*** PROVIDED ENTRIES ***

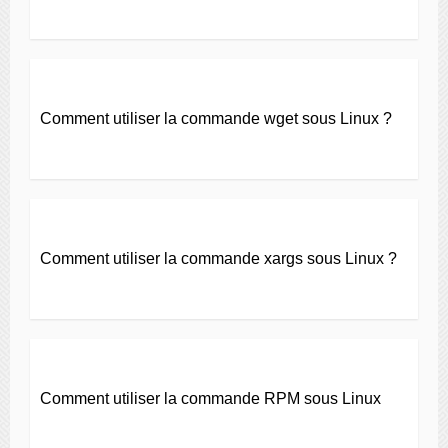
Comment utiliser la commande wget sous Linux ?
Comment utiliser la commande xargs sous Linux ?
Comment utiliser la commande RPM sous Linux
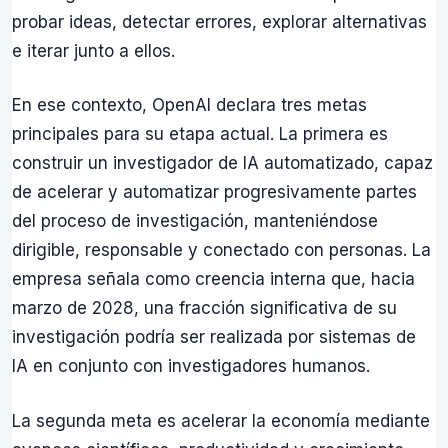
probar ideas, detectar errores, explorar alternativas
e iterar junto a ellos.
En ese contexto, OpenAI declara tres metas
principales para su etapa actual. La primera es
construir un investigador de IA automatizado, capaz
de acelerar y automatizar progresivamente partes
del proceso de investigación, manteniéndose
dirigible, responsable y conectado con personas. La
empresa señala como creencia interna que, hacia
marzo de 2028, una fracción significativa de su
investigación podría ser realizada por sistemas de
IA en conjunto con investigadores humanos.
La segunda meta es acelerar la economía mediante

***

Each line from the one that holds "Comment utiliser la commande RPM sous Linux" through the final line of the data must be retyped exactly; the pictures must not appear.

FINISHED TASK |
Comment utiliser la commande RPM sous Linux
probar ideas, detectar errores, explorar alternativas
e iterar junto a ellos.
En ese contexto, OpenAI declara tres metas
principales para su etapa actual. La primera es
construir un investigador de IA automatizado, capaz
de acelerar y automatizar progresivamente partes
del proceso de investigación, manteniéndose
dirigible, responsable y conectado con personas. La
empresa señala como creencia interna que, hacia
marzo de 2028, una fracción significativa de su
investigación podría ser realizada por sistemas de
IA en conjunto con investigadores humanos.
La segunda meta es acelerar la economía mediante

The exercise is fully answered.